_Data for analysis_.
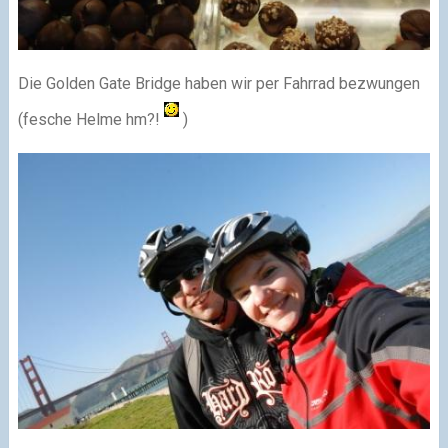
Die Golden Gate Bridge haben wir per Fahrrad bezwungen
(fesche Helme hm?!
)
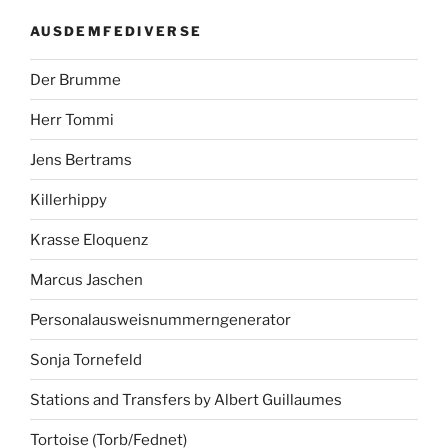
AUSDEMFEDIVERSE
Der Brumme
Herr Tommi
Jens Bertrams
Killerhippy
Krasse Eloquenz
Marcus Jaschen
Personalausweisnummerngenerator
Sonja Tornefeld
Stations and Transfers by Albert Guillaumes
Tortoise (Torb/Fednet)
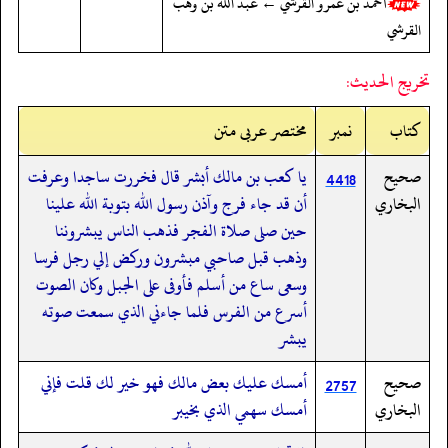
أحمد بن عمرو القرشي ← عبد الله بن وهب
القرشي
تخريج الحديث:
کتاب
نمبر
مختصر عربی متن
صحيح
يا كعب بن مالك أبشر قال فخررت ساجدا وعرفت
4418
البخاري
أن قد جاء فرج وآذن رسول الله بتوبة الله علينا
حين صلى صلاة الفجر فذهب الناس يبشروننا
وذهب قبل صاحبي مبشرون وركض إلي رجل فرسا
وسعى ساع من أسلم فأوفى على الجبل وكان الصوت
أسرع من الفرس فلما جاءني الذي سمعت صوته
يبشر
صحيح
أمسك عليك بعض مالك فهو خير لك قلت فإني
2757
البخاري
أمسك سهمي الذي بخيبر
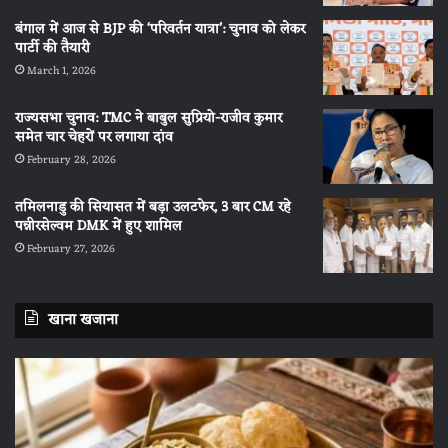
बंगाल में आज से BJP की ‘परिवर्तन यात्रा’: चुनाव को लेकर
पार्टी की तैयारी
March 1, 2026
राज्यसभा चुनाव: TMC ने बाबुल सुप्रियो-राजीव कुमार
समेत चार चेहरों पर लगाया दांव
February 28, 2026
तमिलनाडु की सियासत में बड़ा उलटफेर, 3 बार CM रहे
पन्नीरसेल्वम DMK में हुए शामिल
February 27, 2026
खाना खजाना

_What you have to do_.
Please write out the text of the whole listing above word for word, keeping each line as it appears. Leave the pictures out.

_Written answer_.
Die Golden Gate Bridge haben wir per Fahrrad bezwungen
(fesche Helme hm?!
)
AUSDEMFEDIVERSE
Der Brumme
Herr Tommi
Jens Bertrams
Killerhippy
Krasse Eloquenz
Marcus Jaschen
Personalausweisnummerngenerator
Sonja Tornefeld
Stations and Transfers by Albert Guillaumes
Tortoise (Torb/Fednet)
أحمد بن عمرو القرشي ← عبد الله بن وهب
القرشي
تخريج الحديث:
کتاب
نمبر
مختصر عربی متن
صحيح
يا كعب بن مالك أبشر قال فخررت ساجدا وعرفت
4418
البخاري
أن قد جاء فرج وآذن رسول الله بتوبة الله علينا
حين صلى صلاة الفجر فذهب الناس يبشروننا
وذهب قبل صاحبي مبشرون وركض إلي رجل فرسا
وسعى ساع من أسلم فأوفى على الجبل وكان الصوت
أسرع من الفرس فلما جاءني الذي سمعت صوته
يبشر
صحيح
أمسك عليك بعض مالك فهو خير لك قلت فإني
2757
البخاري
أمسك سهمي الذي بخيبر
बंगाल में आज से BJP की ‘परिवर्तन यात्रा’: चुनाव को लेकर
पार्टी की तैयारी
March 1, 2026
राज्यसभा चुनाव: TMC ने बाबुल सुप्रियो-राजीव कुमार
समेत चार चेहरों पर लगाया दांव
February 28, 2026
तमिलनाडु की सियासत में बड़ा उलटफेर, 3 बार CM रहे
पन्नीरसेल्वम DMK में हुए शामिल
February 27, 2026
खाना खजाना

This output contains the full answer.